2007 : après dix-huit ans en cellule à la prison de Jaxton, Jodi McCarty respire. Elle a trente-cinq ans, obtient une liberté conditionnelle à laquelle elle ne s’attendait pas et qui lui ouvre la voie de la rédemption. C’est du moins dans cet esprit qu’elle se met en chemin, espérant retrouver Ricky Dulett, le petit frère de Paula, jeune femme qu’elle a assassinée quand elle n’était encore qu’une adolescente et qui continue de la hanter. Mais sur sa route, elle croise Miranda Matheson, la vingtaine, déjà mère de trois enfants et qui cherche à fuir son vieux chanteur de country de mari. Pour Miranda, « quand elle était enceinte, tout redevenait simple, la vie n’était plus qu’un enchaînement de sensations », mais très vite, après les naissances, l’« anxiété frissonnante » la reprenait, et au quotidien seul un savant dosage d’amphétamines lui permet de garder cette forme de grâce intérieure qui la porte, « mélange déroutant d’assurance et de timidité ». Jodi tombe sous le charme, et ensemble elles vont tenter de refaire leurs vies, récupérer les enfants de Miranda, retrouver Ricky et l’extraire d’une existence épuisée au sein d’une famille abusive, rejoindre les montagnes de Virginie-Occidentale qui ont bercé l’enfance de Jodi auprès de sa grand-mère…
Seulement, « quand Jodie habitait encore à la ferme avec ses parents, son esprit était déjà tourné vers ses souvenirs. Peut-être était-elle née ainsi, emplie d’un désir rétrospectif », et ce qu’elle a vécu dix-huit ans emmurée l’a comme figée dans le passé. Un passé que Mesha Maren narre dans une alternance de chapitres (les années 1988-89, écrits eux au présent, avec l’époque actuelle), relatant la relation entre Jodi et Paula et son épilogue dramatique, et provoquant un étrange décalage. Ce procédé de perpétuation va révéler à la fois le cadre et les personnages du roman et lui donner une dimension supplémentaire. Fantasmes ou cauchemars, réminiscences, bribes de mémoire, rappels visuels ou pertes de repères (Jodi perd son chemin dans sa propre ville) s’installent au fil de la lecture, et font office de caisse de résonance sur le monde extérieur, celui d’une Amérique moderne usée, de paysages magnifiques certes, que l’auteure décrit à merveille, mais comme attaqués de toutes parts. Friches industrielles, petites villes en déshérence, mobil-homes sans âge, routes poussiéreuses sous une lumière étouffante, terre qui craquelle et s’effrite… Et les personnages de s’effriter à leur tour, comme étouffés sous un passé individuel autant que leur inscription dans une histoire collective de « culs-terreux sous-éduqués dans une petite ville », où le refus de l’oubli et du pardon, les préjugés, l’homophobie notamment, surgissent à l’improviste.

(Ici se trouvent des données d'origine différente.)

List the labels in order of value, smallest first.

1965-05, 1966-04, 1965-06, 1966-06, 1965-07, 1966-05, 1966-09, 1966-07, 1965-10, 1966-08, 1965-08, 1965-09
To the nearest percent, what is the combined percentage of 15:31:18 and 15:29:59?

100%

Jodi et Miranda ont en commun les mauvais choix faits à l’adolescence, mais l’une et l’autre se tournent résolument vers l’avenir, tentent de dépasser les conséquences de ces choix qui les engluent dans le présent. Et en cela réside toute la force lumineuse de ce roman, le souffle de vie qui s’en dégage envers et contre tout. Jodi cherche à se racheter sans doute, en éloignant Ricky d’un père tyrannique, en sauvant Miranda de l’auto-destruction, en essayant de procurer un foyer stable aux enfants de sa compagne, et se faisant elle prend le risque «  de passer à travers la toile du temps, de se perdre quelque part entre rêves et souvenirs », pour tenter d’accéder enfin à une réalité tangible, peut-être…

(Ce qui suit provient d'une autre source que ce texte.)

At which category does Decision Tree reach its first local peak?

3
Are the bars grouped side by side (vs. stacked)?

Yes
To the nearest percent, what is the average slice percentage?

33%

Un premier livre surprenant par sa maîtrise et son mélange des genres, s’attachant à la manière d’un Larry Brown à des vies négligées et des âmes fêlées, mais avec un ancrage physique au monde, parfois cru, parfois sensuel, qui n’est pas sans rappeler la puissance des romans de Laura Kasischke.
Lionel Destremau

Sugar run, de Mesha Maren
Traduit de l’américain par Juliana Nivelt, Gallmeister, 382 pages, 23,60

Des murs à abattre Par Lionel Destremau
Le Matricule des Anges n°209 , janvier 2020.